L’Impératrice du Sel est de la Fortune est une novella, c’est-à-dire un texte entre la nouvelle et le roman. La version souple grand format dépasse à peine les 100 pages. Cependant, même en si peu de temps, l’autrice arrive à nous imprégner de cette histoire, à nous y faire entrer entièrement, et surtout, à ne pas laisser notre curiosité sur notre faim.
En effet, chaque détail, chaque morceau d’histoire semble avoir été écrit puis placé avec soin sur le papier afin d’être le plus exhaustif possible quant au récit qui nous est présenté. Lapin, la servante qui raconte l’histoire de sa maîtresse, n’oublie rien et nous présente une vie qui tranche avec celle à laquelle on revient lorsque le récit est terminé et que Chih peut poser ses questions. De son côté, l’histoire parallèle de Chih nous permet d’avoir un regard plus général sur le fonctionnement de ce monde de fantasy et de ses peuples.

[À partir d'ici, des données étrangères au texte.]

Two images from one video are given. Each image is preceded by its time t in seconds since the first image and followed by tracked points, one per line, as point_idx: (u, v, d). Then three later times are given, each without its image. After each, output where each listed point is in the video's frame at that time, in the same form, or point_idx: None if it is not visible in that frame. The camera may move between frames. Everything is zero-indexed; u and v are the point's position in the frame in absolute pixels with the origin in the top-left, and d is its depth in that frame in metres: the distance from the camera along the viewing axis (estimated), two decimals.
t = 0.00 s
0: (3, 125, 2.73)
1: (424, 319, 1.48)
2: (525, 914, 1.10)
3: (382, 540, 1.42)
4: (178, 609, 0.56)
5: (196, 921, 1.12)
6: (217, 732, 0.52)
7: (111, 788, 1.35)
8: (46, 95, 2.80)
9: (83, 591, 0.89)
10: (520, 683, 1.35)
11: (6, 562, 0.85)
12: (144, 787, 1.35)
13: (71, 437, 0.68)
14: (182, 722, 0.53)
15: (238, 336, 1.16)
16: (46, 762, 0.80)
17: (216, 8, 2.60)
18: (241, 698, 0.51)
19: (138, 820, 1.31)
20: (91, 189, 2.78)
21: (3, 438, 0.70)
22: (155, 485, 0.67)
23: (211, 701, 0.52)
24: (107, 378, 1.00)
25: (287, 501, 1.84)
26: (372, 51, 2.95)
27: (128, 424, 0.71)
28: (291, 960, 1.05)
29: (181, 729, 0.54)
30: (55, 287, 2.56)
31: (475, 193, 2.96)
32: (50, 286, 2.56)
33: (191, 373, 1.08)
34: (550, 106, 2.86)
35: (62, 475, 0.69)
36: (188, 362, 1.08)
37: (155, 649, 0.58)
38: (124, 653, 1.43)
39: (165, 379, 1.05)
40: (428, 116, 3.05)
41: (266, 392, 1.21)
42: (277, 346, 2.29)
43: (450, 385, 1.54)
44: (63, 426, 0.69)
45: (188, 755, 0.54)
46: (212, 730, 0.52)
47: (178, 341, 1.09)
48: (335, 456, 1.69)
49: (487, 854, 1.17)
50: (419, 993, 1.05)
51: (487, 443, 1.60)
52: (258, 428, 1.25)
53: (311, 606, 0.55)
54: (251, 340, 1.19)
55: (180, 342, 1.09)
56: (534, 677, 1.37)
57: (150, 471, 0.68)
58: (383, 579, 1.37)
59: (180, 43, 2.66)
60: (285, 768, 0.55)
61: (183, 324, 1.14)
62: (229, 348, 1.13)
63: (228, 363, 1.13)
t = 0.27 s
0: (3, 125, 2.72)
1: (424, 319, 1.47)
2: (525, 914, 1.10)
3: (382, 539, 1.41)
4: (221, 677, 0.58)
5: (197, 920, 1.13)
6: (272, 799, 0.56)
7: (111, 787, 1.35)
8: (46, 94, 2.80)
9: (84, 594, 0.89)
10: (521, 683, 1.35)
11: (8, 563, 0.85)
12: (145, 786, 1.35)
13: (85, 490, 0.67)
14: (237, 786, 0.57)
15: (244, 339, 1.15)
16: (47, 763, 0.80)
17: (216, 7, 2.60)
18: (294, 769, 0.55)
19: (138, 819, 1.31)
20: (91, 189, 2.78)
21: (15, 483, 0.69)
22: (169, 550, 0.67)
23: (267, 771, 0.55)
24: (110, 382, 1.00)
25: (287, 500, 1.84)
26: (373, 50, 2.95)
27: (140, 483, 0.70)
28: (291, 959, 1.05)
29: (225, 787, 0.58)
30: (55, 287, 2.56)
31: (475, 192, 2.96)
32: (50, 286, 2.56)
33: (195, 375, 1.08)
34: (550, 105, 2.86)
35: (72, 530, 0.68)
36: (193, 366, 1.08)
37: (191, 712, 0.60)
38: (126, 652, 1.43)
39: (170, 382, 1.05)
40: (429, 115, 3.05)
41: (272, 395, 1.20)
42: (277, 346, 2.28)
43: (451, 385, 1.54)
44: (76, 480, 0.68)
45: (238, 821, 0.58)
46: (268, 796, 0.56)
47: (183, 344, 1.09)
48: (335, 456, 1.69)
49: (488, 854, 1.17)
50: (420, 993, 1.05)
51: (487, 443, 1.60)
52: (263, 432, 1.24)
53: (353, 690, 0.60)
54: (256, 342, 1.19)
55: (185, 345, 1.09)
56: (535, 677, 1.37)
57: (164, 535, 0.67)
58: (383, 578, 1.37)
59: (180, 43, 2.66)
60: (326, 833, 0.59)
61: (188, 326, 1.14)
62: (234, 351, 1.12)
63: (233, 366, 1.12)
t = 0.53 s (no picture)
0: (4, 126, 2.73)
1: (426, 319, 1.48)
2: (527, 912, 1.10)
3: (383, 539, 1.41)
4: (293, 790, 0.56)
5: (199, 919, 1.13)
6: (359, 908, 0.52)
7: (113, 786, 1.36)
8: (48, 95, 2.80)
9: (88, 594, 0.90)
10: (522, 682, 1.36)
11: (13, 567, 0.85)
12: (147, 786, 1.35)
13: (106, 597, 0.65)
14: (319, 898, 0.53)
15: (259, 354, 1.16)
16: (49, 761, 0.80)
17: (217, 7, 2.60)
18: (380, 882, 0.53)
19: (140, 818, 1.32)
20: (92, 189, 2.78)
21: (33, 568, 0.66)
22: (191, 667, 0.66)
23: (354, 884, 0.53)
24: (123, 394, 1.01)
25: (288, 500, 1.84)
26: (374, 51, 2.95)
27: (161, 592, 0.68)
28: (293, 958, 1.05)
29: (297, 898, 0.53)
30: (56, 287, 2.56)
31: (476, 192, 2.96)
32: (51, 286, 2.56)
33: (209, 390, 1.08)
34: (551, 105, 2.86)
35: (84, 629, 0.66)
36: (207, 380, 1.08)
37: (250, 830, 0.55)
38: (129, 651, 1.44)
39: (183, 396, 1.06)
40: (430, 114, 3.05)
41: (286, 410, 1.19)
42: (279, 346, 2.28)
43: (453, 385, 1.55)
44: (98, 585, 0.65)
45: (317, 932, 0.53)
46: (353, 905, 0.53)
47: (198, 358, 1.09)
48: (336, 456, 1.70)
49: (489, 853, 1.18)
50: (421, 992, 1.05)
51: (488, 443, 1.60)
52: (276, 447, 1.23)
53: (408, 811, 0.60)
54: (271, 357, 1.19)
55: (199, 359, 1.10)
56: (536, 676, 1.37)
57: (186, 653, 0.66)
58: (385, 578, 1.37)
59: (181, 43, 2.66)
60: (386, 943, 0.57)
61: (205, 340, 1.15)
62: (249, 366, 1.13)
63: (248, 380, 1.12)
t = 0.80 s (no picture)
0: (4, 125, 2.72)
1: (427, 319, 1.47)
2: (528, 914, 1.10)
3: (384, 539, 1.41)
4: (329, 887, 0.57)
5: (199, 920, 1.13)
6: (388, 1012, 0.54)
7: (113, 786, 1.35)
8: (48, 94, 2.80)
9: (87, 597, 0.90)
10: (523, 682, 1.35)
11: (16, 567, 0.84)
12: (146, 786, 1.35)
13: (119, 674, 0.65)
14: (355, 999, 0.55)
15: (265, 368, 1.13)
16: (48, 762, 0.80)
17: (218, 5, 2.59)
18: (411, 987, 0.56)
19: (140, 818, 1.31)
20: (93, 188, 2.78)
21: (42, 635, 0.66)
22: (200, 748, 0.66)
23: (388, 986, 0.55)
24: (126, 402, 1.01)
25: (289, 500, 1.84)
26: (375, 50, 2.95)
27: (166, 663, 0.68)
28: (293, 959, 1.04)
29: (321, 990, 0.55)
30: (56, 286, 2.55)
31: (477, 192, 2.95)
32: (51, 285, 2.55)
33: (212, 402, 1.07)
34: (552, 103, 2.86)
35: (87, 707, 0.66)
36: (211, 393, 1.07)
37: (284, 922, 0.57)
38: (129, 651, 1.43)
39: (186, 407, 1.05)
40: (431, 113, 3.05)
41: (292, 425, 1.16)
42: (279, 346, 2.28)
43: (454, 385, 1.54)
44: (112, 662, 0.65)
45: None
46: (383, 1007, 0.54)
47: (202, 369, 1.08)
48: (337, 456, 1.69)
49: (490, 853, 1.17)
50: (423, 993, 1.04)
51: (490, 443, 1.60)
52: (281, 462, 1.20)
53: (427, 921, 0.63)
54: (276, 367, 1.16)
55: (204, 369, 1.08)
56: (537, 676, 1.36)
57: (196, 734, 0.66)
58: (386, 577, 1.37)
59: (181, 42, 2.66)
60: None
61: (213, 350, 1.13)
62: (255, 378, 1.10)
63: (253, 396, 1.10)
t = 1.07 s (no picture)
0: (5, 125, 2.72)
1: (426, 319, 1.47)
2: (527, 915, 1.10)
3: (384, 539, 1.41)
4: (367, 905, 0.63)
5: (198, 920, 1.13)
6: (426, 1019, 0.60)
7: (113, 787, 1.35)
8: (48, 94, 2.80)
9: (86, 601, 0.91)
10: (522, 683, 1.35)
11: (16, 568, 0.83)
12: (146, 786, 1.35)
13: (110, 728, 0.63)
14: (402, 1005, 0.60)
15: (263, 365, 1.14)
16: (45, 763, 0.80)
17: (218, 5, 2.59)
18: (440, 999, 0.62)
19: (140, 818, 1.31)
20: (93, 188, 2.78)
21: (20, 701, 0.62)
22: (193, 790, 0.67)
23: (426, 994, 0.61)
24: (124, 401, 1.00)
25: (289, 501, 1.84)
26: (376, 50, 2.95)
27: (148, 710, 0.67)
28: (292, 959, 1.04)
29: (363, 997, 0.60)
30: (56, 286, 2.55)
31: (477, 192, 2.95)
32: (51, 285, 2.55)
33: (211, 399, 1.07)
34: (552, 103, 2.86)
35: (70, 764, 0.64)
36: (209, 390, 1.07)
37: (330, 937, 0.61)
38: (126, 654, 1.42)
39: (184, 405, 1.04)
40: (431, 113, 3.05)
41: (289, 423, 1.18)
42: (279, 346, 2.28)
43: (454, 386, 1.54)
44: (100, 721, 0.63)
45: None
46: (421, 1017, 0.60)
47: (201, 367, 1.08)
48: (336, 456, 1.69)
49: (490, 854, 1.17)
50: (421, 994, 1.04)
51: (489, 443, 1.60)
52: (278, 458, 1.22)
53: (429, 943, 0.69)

Dans le respect mutuel de leurs histoires, Chih et Lapin se complètent parfaitement.
Le cadre principal du récit est calme, doux, posé. Comme un soir d’hiver à lire près du feu. Chih, Presque-Brillante et Lapin sont des personnages silencieux (mais pas fermés). Leur vie et surtout celle de Chih est rythmée par des moments d’intense concentration pendant lesquels iel écoute les hommes et les femmes qui lui racontent leur histoire. Lapin, quant à elle, a toujours vécu en retrait, dans l’ombre de l’impératrice, elle a appris à se comporter comme cela. Cependant, elle a un fort caractère derrière son sourire de circonstance ! Cette personnalité se développe au fur et à mesure de son retour dans le passé.
L’atmosphère du récit et le style de Nghi Vo paraissent doux jusqu’à ce que l’on prenne toute la mesure de la vie de l’impératrice et des épreuves qu’elle a traversées. Tout cela vu évidemment par une servante dévouée qui peut avoir un regard biaisé, mais qui a vécu la même chose, à sa manière. À travers cette « simple » histoire de vie, on comprend ce qui se passe derrière les grands moments - les complots, les guerres et les combats. Et enfin, la question de la succession qui fait, comme toujours, couler beaucoup de sang.
Conserve cette colère. Les mères révoltées élèvent des filles assez féroces pour combattre des loups.
« L’abbaye des Collines-Chantantes te le dirait, si un témoignage ne peut être parfait, il se doit au moins d’exister. Mieux vaut qu’il prenne place dans le monde plutôt qu’il n’accède à la perfection dans la seule imagination de son auteur. » (page 93)
Ami. e. s auteurs et autrices, relisez cette phrase ! une idée est toujours plus utile une fois partagée que cachée à jamais par peur d’être imparfaite.
Car en effet, L’Impératrice du Sel et de la Fortune, en plus de nous raconter une histoire de fantasy, déploie en toile de fond une réflexion sur la mémoire et la transmission des histoires. C’est d’ailleurs la vocation de Chih, sa raison de vivre. Il récolte du savoir et des éléments de vie en essayant de reconstituer le puzzle de l’histoire. Peut-être n’aura-t-iel pas le temps de tout réunir au cours de sa vie, mais la philosophie des siens n’est encore une fois pas de faire un travail parfait, mais de le faire, et d’être certain qu’un jour, dans cinq, dix, ou cent ans, la vérité sera faite, que quelqu’un d’autre prendra le relais de Chih et que les événements du présent prendront sens.
Une belle réflexion qui fait écho à la fois à l’écriture et à la vie quotidienne de tout à chacun qui finit toujours par influencer le monde d’une manière ou d’une autre.